The concept is simple - we are going to create a server, a proxy server and redirect requests. Here's the implementation of this using only a few lines of code:

// app.js
const request = require('request');
const express = require('express');
const app = express();
const router = express.Router();

router.route('/*').get(function (req, res) {
const url = req.url;
const marklogicRESTAPI = 'http://localhost:8000';
request(
`${marklogicRESTAPI}${url}`,
{
auth: {
user: 'admin',
pass: 'admin',
sendImmediately: false,
},
},
(error, response, body) => res.end(body)
);
});

app.use('/', router);
app.listen(3000);

// proxy.js
const httpProxy = require('http-proxy');

const proxy = httpProxy
.createServer({
target: 'http://localhost:3000',
})
.listen(5555);

proxy.on('proxyRes', function (proxyReq, req, res, options) {
// add the CORS header to the response
res.setHeader('Access-Control-Allow-Origin', '*'); // never use '*' in production!
});

Let's take a look at what's going on in the two files above. app.js creates a very simple web server using ExpressJS - and this given web server is started up on port 3000.

Notice it's route definition, it essentially takes all GET requests (router.route('/*').get...) and forwards those requests to http://localhost:8000 (which is the REST API host and port that the MarkLogic NoSQL database uses). So this simple forwarding means that a request of http://localhost:3000/v1/documents?uri=/test.json gets forwarded to http://localhost:8000/v1/documents?uri=/test.json.

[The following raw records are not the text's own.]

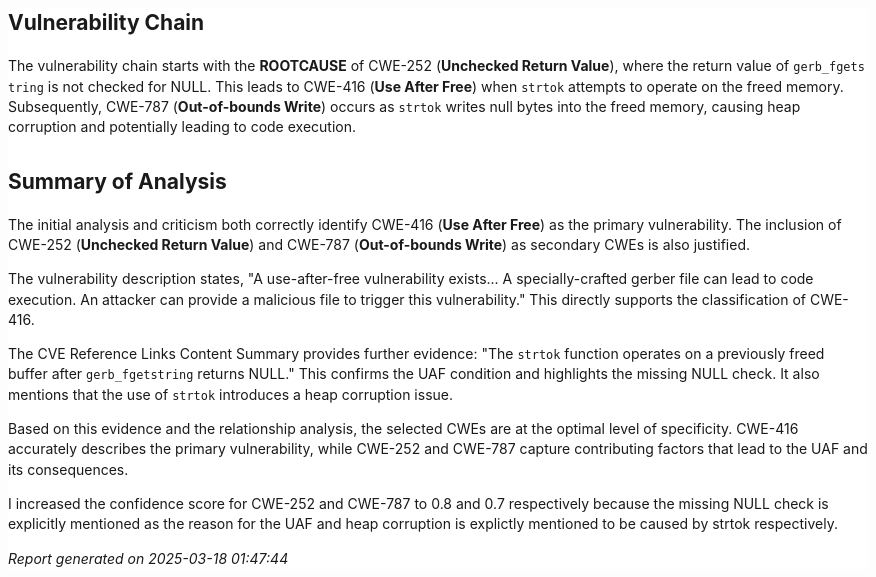 ## Vulnerability Chain
The vulnerability chain starts with the **ROOTCAUSE** of CWE-252 (**Unchecked Return Value**), where the return value of `gerb_fgetstring` is not checked for NULL. This leads to CWE-416 (**Use After Free**) when `strtok` attempts to operate on the freed memory. Subsequently, CWE-787 (**Out-of-bounds Write**) occurs as `strtok` writes null bytes into the freed memory, causing heap corruption and potentially leading to code execution.

## Summary of Analysis
The initial analysis and criticism both correctly identify CWE-416 (**Use After Free**) as the primary vulnerability. The inclusion of CWE-252 (**Unchecked Return Value**) and CWE-787 (**Out-of-bounds Write**) as secondary CWEs is also justified.

The vulnerability description states, "A use-after-free vulnerability exists... A specially-crafted gerber file can lead to code execution. An attacker can provide a malicious file to trigger this vulnerability." This directly supports the classification of CWE-416.

The CVE Reference Links Content Summary provides further evidence: "The `strtok` function operates on a previously freed buffer after `gerb_fgetstring` returns NULL." This confirms the UAF condition and highlights the missing NULL check. It also mentions that the use of `strtok` introduces a heap corruption issue.

Based on this evidence and the relationship analysis, the selected CWEs are at the optimal level of specificity. CWE-416 accurately describes the primary vulnerability, while CWE-252 and CWE-787 capture contributing factors that lead to the UAF and its consequences.

I increased the confidence score for CWE-252 and CWE-787 to 0.8 and 0.7 respectively because the missing NULL check is explicitly mentioned as the reason for the UAF and heap corruption is explictly mentioned to be caused by strtok respectively.



*Report generated on 2025-03-18 01:47:44*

The second file - proxy.js - add the actual proxying and it very simply fires up yet another HTTP server running on port 5555. This time we say that if a request comes in to http://localhost:5555 forward that request to http://localhost:3000 and also add an Access-Control-Allow-Origin header.

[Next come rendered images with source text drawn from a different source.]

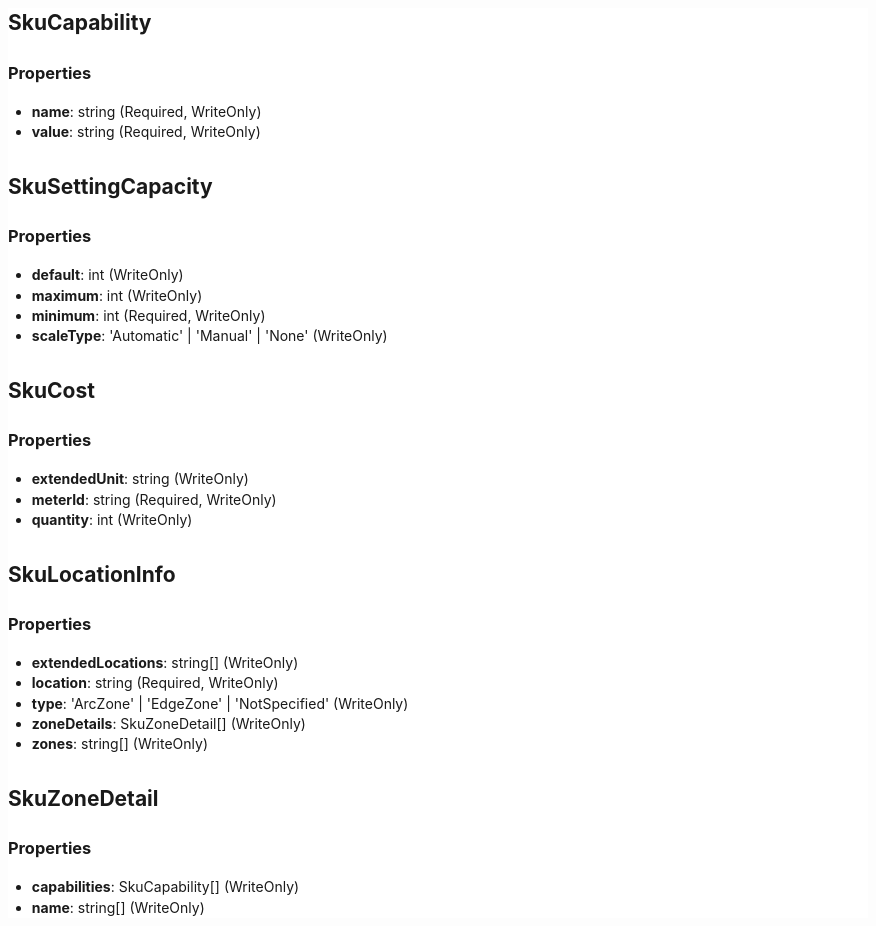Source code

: ## SkuCapability
### Properties
* **name**: string (Required, WriteOnly)
* **value**: string (Required, WriteOnly)

## SkuSettingCapacity
### Properties
* **default**: int (WriteOnly)
* **maximum**: int (WriteOnly)
* **minimum**: int (Required, WriteOnly)
* **scaleType**: 'Automatic' | 'Manual' | 'None' (WriteOnly)

## SkuCost
### Properties
* **extendedUnit**: string (WriteOnly)
* **meterId**: string (Required, WriteOnly)
* **quantity**: int (WriteOnly)

## SkuLocationInfo
### Properties
* **extendedLocations**: string[] (WriteOnly)
* **location**: string (Required, WriteOnly)
* **type**: 'ArcZone' | 'EdgeZone' | 'NotSpecified' (WriteOnly)
* **zoneDetails**: SkuZoneDetail[] (WriteOnly)
* **zones**: string[] (WriteOnly)

## SkuZoneDetail
### Properties
* **capabilities**: SkuCapability[] (WriteOnly)
* **name**: string[] (WriteOnly)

The last piece is to see how we can consume this service that we have created. Let's take a look at the appropriate line from Angular:

constructor(private http: Http) {
this.http.get('http://localhost:5555/v1/documents?uri=/test.json')
.map(response => response.json())
.subscribe(response => console.log(response));
}

So the flow is that Angular requests http://localhost:5555/v1/documents?uri=/test.json, which hits our proxy and the request gets proxied to http://localhost:3000/v1/documents?uri=/test.json but now with the Access-Control-Allow-Origin - and finally this request gets translated to http://localhost:8000/v1/documents?uri=/test.json which is the final call that we needed to return the document from the database.

Without these seemingly complex and intertwined HTTP calls (i.e. making a direct call to http://localhost:8000/v1/documents?uri=/test.json) would have resulted in a CORS error in our Angular application in the browser but having these proxies in place means that we can easily retrieve the data without having to worry about CORS.